EXERCISE MATERIALS:
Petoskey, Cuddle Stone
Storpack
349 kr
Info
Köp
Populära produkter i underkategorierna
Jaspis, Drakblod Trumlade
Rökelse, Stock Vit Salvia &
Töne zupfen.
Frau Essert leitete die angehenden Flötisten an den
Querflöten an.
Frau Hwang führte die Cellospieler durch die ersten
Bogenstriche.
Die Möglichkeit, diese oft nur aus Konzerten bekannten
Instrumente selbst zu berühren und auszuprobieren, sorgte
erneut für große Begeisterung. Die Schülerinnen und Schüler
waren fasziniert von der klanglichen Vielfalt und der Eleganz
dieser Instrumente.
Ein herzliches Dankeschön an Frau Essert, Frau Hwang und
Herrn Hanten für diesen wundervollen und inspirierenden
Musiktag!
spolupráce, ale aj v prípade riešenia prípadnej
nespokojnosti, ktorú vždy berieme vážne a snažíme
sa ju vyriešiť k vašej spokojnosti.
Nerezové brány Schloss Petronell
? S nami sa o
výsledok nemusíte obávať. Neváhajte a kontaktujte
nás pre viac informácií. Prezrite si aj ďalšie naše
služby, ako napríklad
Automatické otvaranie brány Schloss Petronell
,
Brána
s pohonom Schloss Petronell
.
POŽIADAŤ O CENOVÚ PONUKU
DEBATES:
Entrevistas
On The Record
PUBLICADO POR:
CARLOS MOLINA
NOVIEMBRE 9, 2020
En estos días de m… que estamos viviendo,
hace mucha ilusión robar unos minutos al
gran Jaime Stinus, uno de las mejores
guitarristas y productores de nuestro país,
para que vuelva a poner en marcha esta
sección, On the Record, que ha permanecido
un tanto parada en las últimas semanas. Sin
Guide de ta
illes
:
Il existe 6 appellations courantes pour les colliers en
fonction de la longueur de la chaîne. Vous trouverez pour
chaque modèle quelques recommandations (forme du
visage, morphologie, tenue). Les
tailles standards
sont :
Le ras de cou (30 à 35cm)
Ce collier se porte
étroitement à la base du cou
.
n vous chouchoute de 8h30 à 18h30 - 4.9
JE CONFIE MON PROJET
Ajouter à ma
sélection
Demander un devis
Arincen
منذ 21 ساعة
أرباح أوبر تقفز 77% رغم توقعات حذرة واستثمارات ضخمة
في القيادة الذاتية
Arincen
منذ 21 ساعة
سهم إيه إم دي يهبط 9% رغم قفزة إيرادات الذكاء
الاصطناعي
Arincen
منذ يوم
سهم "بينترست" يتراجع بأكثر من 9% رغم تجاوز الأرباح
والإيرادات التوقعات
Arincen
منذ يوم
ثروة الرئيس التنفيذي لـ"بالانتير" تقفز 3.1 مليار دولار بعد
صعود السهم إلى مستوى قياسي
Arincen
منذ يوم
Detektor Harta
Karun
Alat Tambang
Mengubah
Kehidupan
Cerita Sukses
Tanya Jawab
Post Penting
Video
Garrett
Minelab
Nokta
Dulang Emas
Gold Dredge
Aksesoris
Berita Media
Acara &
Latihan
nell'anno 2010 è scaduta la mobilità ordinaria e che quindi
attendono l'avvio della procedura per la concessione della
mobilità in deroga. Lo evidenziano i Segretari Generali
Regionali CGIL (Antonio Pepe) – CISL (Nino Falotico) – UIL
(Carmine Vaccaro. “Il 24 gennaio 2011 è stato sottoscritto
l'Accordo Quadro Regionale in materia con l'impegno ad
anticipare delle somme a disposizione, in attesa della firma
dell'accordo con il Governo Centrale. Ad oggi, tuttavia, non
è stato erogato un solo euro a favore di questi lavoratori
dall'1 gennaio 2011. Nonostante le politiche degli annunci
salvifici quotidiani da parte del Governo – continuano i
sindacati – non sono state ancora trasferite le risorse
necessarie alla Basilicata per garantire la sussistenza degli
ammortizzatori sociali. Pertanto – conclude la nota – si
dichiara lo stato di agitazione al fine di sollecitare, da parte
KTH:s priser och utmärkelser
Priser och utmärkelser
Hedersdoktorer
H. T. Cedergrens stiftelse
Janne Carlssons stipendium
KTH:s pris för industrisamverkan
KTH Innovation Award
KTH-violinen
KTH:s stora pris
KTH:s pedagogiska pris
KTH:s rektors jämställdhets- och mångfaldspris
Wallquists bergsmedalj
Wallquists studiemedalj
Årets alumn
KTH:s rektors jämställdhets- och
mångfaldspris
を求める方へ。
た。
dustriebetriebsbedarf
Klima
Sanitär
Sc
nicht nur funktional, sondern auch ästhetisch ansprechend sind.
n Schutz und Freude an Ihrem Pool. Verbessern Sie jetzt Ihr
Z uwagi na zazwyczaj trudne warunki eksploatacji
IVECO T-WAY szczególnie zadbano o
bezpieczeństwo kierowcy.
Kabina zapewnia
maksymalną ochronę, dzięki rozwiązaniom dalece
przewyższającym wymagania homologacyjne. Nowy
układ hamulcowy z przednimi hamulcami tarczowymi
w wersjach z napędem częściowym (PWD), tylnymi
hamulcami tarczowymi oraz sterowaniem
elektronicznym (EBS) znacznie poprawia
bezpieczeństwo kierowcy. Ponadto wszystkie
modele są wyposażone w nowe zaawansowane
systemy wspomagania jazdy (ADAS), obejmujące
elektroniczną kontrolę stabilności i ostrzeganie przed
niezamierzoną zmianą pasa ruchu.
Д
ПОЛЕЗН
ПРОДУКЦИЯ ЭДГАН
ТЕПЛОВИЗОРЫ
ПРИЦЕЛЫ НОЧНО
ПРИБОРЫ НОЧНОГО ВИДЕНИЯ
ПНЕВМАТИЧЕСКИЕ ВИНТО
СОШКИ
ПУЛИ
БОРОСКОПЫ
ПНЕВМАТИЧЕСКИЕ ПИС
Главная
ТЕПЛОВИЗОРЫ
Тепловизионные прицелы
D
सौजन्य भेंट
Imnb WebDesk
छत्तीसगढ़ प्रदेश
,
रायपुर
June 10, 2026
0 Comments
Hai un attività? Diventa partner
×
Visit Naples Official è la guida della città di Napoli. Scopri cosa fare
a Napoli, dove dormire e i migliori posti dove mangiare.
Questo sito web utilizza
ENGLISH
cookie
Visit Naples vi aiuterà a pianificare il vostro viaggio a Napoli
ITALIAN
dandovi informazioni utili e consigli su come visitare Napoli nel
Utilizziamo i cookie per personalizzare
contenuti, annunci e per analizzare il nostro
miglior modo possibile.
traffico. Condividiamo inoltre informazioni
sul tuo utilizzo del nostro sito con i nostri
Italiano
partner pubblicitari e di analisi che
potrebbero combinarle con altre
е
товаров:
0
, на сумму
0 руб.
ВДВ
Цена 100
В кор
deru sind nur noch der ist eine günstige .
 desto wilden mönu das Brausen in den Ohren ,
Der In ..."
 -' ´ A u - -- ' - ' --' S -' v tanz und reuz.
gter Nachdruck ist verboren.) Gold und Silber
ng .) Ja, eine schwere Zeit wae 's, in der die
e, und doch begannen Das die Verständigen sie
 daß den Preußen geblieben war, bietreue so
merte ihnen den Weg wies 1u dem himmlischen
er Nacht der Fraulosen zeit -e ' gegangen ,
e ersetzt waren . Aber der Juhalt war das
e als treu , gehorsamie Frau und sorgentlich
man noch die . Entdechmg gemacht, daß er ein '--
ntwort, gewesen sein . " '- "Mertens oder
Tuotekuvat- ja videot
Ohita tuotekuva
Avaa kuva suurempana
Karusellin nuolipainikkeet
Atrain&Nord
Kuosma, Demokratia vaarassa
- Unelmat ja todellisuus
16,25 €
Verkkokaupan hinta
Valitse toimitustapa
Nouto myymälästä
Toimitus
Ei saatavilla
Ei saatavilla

WHAT YOU WILL DO: Make a copy of each line in the records above that has the word "eine".

FINAL ANSWER:
deru sind nur noch der ist eine günstige .
ng .) Ja, eine schwere Zeit wae 's, in der die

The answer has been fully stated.